EXERCISE DESCRIPTION - Print every line of the listing below, starting with the line that holds "thumb cmc: (138, 172)" and going on through the line that holds "middle tip: (118, 136)", both included, and print nothing else.

LISTED ENTRIES -
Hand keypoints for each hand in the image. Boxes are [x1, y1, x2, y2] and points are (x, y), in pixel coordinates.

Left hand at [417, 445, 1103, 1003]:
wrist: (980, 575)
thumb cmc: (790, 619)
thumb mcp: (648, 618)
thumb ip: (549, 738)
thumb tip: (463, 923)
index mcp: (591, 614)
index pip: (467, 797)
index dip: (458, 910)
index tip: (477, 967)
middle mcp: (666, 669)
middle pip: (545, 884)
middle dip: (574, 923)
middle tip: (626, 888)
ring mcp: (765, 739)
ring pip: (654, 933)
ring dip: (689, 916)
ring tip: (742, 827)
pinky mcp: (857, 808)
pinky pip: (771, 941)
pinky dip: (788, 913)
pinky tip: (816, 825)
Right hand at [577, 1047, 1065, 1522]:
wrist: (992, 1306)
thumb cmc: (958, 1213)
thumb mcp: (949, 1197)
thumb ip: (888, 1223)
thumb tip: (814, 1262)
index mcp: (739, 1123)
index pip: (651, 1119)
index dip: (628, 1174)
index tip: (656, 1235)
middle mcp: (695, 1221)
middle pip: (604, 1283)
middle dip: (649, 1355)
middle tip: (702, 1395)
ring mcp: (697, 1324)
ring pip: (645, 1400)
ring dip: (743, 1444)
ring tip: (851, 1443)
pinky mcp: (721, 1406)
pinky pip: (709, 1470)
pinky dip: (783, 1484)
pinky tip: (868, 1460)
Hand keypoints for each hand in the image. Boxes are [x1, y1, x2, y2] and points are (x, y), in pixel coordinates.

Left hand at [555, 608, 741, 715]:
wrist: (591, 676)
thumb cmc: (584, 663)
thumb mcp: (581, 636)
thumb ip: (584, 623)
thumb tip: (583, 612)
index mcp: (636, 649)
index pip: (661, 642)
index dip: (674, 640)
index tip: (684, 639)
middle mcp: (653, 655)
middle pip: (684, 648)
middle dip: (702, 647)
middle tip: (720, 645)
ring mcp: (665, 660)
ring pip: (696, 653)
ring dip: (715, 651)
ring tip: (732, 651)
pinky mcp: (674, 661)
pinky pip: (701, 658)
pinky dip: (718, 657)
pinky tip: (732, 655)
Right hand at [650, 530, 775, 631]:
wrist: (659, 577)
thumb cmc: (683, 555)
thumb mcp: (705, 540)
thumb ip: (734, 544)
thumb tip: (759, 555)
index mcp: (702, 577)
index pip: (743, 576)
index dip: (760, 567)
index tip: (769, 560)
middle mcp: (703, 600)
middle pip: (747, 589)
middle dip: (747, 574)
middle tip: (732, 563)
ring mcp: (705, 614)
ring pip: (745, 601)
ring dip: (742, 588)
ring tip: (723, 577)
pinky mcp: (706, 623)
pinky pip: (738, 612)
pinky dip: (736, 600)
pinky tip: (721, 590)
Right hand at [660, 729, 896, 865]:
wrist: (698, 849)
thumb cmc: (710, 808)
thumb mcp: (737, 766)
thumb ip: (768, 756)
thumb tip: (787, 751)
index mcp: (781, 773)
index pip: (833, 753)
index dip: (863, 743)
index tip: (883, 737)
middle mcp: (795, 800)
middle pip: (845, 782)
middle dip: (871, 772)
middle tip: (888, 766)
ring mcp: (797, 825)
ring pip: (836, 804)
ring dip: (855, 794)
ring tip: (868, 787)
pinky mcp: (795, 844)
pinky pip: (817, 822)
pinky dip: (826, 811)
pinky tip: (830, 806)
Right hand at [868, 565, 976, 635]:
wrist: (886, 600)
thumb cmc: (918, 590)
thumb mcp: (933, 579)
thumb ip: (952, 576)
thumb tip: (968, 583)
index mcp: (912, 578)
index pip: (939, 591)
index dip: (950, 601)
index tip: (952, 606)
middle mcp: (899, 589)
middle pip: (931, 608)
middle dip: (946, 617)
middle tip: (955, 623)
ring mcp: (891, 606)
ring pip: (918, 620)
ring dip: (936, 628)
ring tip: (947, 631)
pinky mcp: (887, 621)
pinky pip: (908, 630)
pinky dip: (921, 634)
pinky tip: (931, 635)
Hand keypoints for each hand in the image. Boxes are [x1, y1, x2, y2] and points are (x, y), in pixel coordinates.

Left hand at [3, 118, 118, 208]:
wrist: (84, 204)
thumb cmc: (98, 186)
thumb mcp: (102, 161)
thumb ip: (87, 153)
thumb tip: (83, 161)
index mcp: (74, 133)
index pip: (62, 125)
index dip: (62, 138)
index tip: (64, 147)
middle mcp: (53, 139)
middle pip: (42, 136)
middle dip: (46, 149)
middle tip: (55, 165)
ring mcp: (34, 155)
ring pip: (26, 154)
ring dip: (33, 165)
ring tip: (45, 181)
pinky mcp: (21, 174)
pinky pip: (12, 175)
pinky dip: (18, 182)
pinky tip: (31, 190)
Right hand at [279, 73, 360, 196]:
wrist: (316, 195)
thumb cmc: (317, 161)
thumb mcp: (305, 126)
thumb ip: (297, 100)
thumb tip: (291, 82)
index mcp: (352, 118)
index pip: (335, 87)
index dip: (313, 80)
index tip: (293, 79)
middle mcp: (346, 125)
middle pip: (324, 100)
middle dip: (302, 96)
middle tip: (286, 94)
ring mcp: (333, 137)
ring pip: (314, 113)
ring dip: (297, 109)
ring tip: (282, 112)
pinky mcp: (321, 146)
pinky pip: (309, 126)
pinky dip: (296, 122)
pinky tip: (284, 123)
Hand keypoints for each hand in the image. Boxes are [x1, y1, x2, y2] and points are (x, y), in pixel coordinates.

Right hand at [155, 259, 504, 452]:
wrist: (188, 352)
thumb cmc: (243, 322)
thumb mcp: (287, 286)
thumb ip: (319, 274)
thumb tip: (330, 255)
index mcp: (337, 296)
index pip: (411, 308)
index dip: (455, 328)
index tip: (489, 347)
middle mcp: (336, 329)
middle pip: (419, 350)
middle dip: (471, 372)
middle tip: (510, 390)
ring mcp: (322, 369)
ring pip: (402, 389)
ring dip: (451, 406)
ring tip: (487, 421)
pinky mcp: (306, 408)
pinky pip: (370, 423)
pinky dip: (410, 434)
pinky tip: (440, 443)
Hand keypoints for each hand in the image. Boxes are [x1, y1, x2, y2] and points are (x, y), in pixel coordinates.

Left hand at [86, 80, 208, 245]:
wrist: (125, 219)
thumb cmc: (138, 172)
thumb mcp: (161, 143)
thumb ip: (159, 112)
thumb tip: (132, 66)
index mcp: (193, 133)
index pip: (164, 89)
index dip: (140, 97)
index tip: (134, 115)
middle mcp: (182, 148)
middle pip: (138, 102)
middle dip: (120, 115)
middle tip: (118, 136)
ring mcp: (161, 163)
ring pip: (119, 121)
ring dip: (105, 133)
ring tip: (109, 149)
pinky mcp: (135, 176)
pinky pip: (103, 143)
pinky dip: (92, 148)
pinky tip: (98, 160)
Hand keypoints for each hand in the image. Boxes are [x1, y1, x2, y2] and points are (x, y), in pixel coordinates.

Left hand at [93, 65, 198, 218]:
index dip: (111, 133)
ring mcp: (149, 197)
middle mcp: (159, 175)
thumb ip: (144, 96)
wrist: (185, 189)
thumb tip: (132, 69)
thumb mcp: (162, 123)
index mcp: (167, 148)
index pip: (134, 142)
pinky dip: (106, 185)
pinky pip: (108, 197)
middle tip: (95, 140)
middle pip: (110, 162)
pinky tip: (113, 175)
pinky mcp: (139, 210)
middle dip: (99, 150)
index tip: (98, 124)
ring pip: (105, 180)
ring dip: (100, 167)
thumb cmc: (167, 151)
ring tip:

EXERCISE RESULT -
thumb cmc: (138, 172)
thumb mcp: (161, 143)
thumb ip: (159, 112)
thumb tip: (132, 66)
index mcp: (193, 133)
index pip: (164, 89)
index dip: (140, 97)
index tip: (134, 115)
middle mcp: (182, 148)
middle pip: (138, 102)
middle dip: (120, 115)
middle tip: (118, 136)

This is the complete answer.